14. Take time for yourself. Develop outside interests, get some exercise and spend some time away from your teen to restore your energy.

15. Try cognitive problem-solving training. This type of therapy is aimed at helping your teen identify and change through patterns that are leading to behavior problems. Collaborative problem-solving — in which you and your teen work together to come up with solutions that work for both of you — can help improve anger-related problems.

16. Work with your spouse or others in your household to ensure consistent and appropriate discipline procedures.
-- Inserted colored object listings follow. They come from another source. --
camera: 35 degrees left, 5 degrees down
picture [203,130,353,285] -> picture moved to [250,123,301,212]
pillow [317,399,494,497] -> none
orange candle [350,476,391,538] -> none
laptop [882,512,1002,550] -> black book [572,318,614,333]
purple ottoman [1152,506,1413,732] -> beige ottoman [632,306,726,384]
17. Get involved in parent training. A mental health provider with experience treating uncontrollable anger in teens may help you develop skills that will allow you to parent in a way that's more positive and less frustrating for you and your teen. In some cases, your teen may participate in this type of training with you, so that everyone in your family develops shared goals for how to handle problems. As part of parent training, you may learn how to: 
  • avoid power struggles;
  • establish a schedule for the family that includes specific meals that will be eaten at home together, and specific activities that mom and/or dad will do with the teen;
  • give effective timeouts;
  • limit consequences to those that can be consistently reinforced and if possible, last for a limited amount of time;
  • offer acceptable choices to your teen, giving him or her a certain amount of control;
  • recognize and praise your teen's good behaviors and positive characteristics; 
  • remain calm and unemotional in the face of opposition, or take your own timeout, if necessary.

Moms and dads must be aware of signs to look for in an angry and aggressive adolescent. It's common for adolescents to fight with their moms and dads, peers and siblings, but certain signs and symptoms are indicative of a bigger problem. When an adolescent appears isolated, spends a lot of time in his or her room, or does not want to participate in typical activities, you may have a reason for concern.
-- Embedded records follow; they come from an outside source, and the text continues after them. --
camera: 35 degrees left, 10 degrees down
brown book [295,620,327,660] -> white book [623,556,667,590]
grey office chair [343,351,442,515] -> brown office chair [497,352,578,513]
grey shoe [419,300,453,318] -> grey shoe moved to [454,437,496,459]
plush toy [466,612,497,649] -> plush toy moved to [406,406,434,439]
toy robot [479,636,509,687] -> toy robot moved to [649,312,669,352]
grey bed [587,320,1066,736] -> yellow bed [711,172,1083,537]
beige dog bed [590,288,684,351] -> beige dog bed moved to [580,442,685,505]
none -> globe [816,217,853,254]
A drop in grades, lack of appetite, sleeplessness or too much sleep is also a sign that an adolescent is troubled. Crying often or constantly finding a reason to argue is also a common trait in an angry adolescent. When an adolescent feels very angry or out of control, aggression can take over. Physical contact, such as pushing or smacking a parent, sibling or peer, is a clear indication that the adolescent needs help.

Although some parent management techniques may seem like common sense, learning to use them in the face of opposition isn't easy, especially if there are other stressors at home. Learning these skills will require consistent practice and patience. Most important in treatment is for you to show consistent, unconditional love and acceptance of your teen — even during difficult and disruptive situations. Don't be too hard on yourself. This process can be tough for even the most patient mother or father.